• _Description of the task_
Exactly reproduce the lines from the one holding "Karen Kassis - Elementary" through the final line of the listing below, with both ends included and nothing else.
........
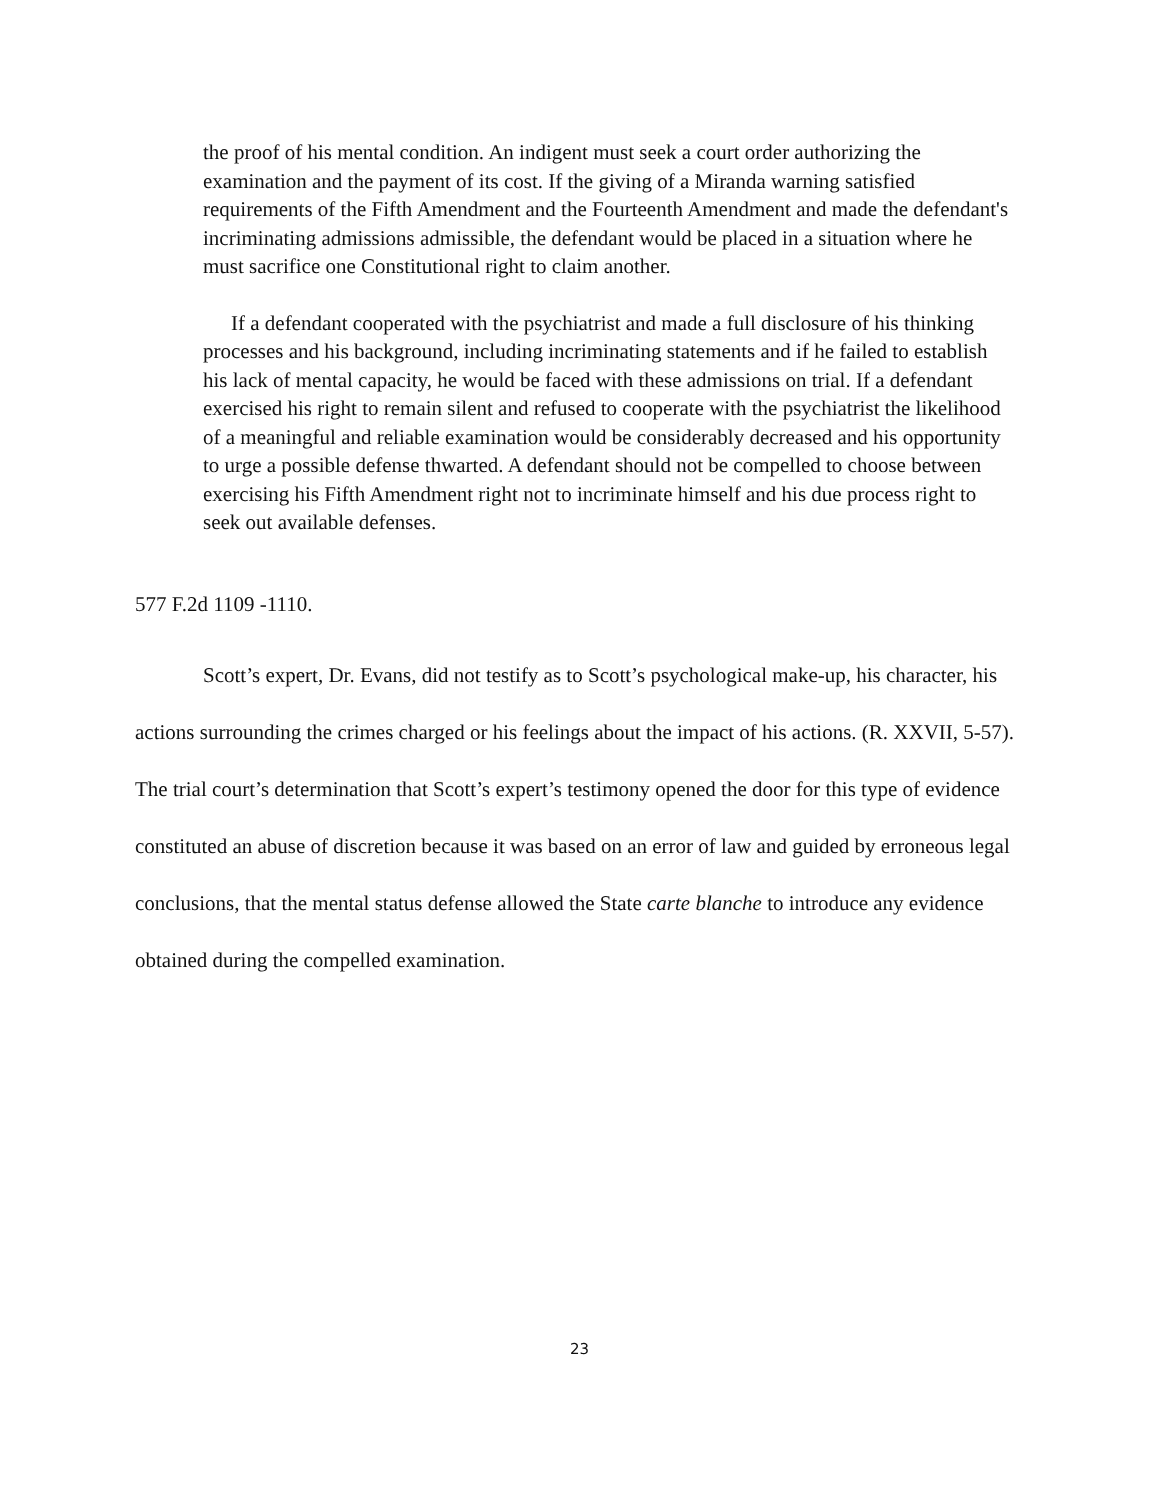the proof of his mental condition. An indigent must seek a court order authorizing the examination and the payment of its cost. If the giving of a Miranda warning satisfied requirements of the Fifth Amendment and the Fourteenth Amendment and made the defendant's incriminating admissions admissible, the defendant would be placed in a situation where he must sacrifice one Constitutional right to claim another.
If a defendant cooperated with the psychiatrist and made a full disclosure of his thinking processes and his background, including incriminating statements and if he failed to establish his lack of mental capacity, he would be faced with these admissions on trial. If a defendant exercised his right to remain silent and refused to cooperate with the psychiatrist the likelihood of a meaningful and reliable examination would be considerably decreased and his opportunity to urge a possible defense thwarted. A defendant should not be compelled to choose between exercising his Fifth Amendment right not to incriminate himself and his due process right to seek out available defenses.
577 F.2d 1109 -1110.
Scott’s expert, Dr. Evans, did not testify as to Scott’s psychological make-up, his character, his actions surrounding the crimes charged or his feelings about the impact of his actions. (R. XXVII, 5-57). The trial court’s determination that Scott’s expert’s testimony opened the door for this type of evidence constituted an abuse of discretion because it was based on an error of law and guided by erroneous legal conclusions, that the mental status defense allowed the State carte blanche to introduce any evidence obtained during the compelled examination.
23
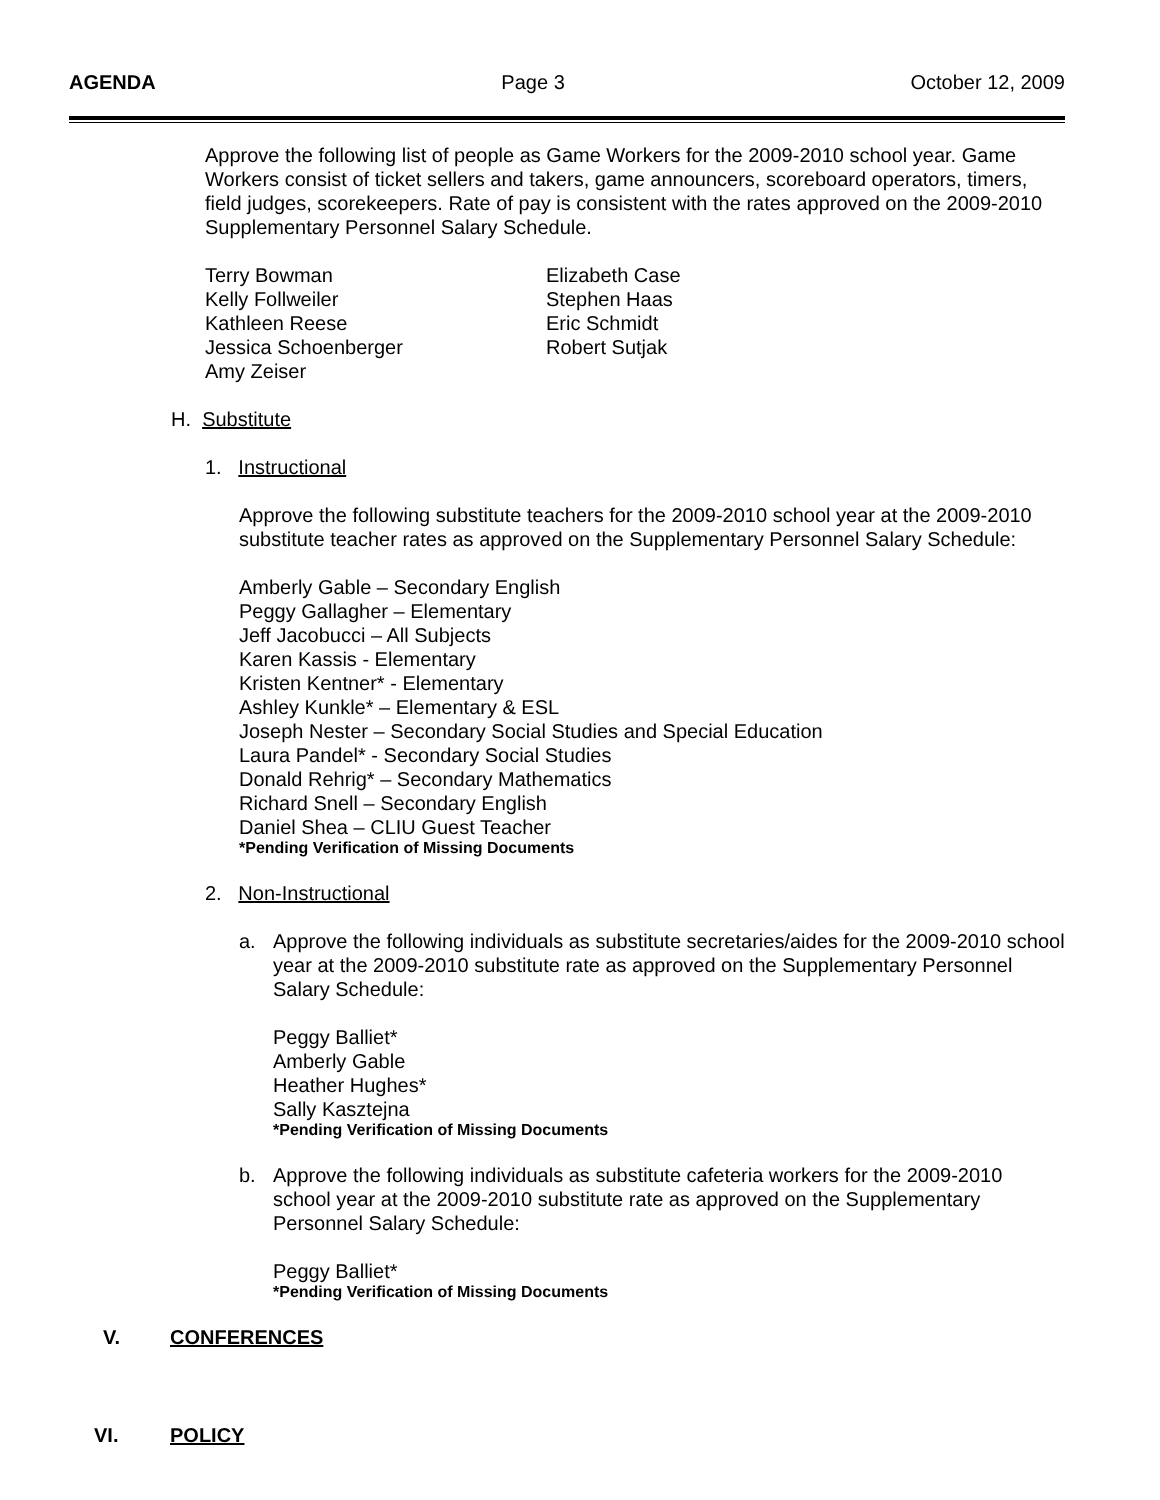AGENDA Page 3 October 12, 2009
Approve the following list of people as Game Workers for the 2009-2010 school year. Game Workers consist of ticket sellers and takers, game announcers, scoreboard operators, timers, field judges, scorekeepers. Rate of pay is consistent with the rates approved on the 2009-2010 Supplementary Personnel Salary Schedule.
Terry Bowman Elizabeth Case Kelly Follweiler Stephen Haas Kathleen Reese Eric Schmidt Jessica Schoenberger Robert Sutjak Amy Zeiser
H. Substitute
1. Instructional
Approve the following substitute teachers for the 2009-2010 school year at the 2009-2010 substitute teacher rates as approved on the Supplementary Personnel Salary Schedule:
Amberly Gable – Secondary English
Peggy Gallagher – Elementary
Jeff Jacobucci – All Subjects
Karen Kassis - Elementary
Kristen Kentner* - Elementary
Ashley Kunkle* – Elementary & ESL
Joseph Nester – Secondary Social Studies and Special Education
Laura Pandel* - Secondary Social Studies
Donald Rehrig* – Secondary Mathematics
Richard Snell – Secondary English
Daniel Shea – CLIU Guest Teacher
*Pending Verification of Missing Documents
2. Non-Instructional
a. Approve the following individuals as substitute secretaries/aides for the 2009-2010 school year at the 2009-2010 substitute rate as approved on the Supplementary Personnel Salary Schedule:
Peggy Balliet*
Amberly Gable
Heather Hughes*
Sally Kasztejna
*Pending Verification of Missing Documents
b. Approve the following individuals as substitute cafeteria workers for the 2009-2010 school year at the 2009-2010 substitute rate as approved on the Supplementary Personnel Salary Schedule:
Peggy Balliet*
*Pending Verification of Missing Documents
V. CONFERENCES
VI. POLICY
........
• _Response to this exercise_
Karen Kassis - Elementary
Kristen Kentner* - Elementary
Ashley Kunkle* – Elementary & ESL
Joseph Nester – Secondary Social Studies and Special Education
Laura Pandel* - Secondary Social Studies
Donald Rehrig* – Secondary Mathematics
Richard Snell – Secondary English
Daniel Shea – CLIU Guest Teacher
*Pending Verification of Missing Documents
2. Non-Instructional
a. Approve the following individuals as substitute secretaries/aides for the 2009-2010 school year at the 2009-2010 substitute rate as approved on the Supplementary Personnel Salary Schedule:
Peggy Balliet*
Amberly Gable
Heather Hughes*
Sally Kasztejna
*Pending Verification of Missing Documents
b. Approve the following individuals as substitute cafeteria workers for the 2009-2010 school year at the 2009-2010 substitute rate as approved on the Supplementary Personnel Salary Schedule:
Peggy Balliet*
*Pending Verification of Missing Documents
V. CONFERENCES
VI. POLICY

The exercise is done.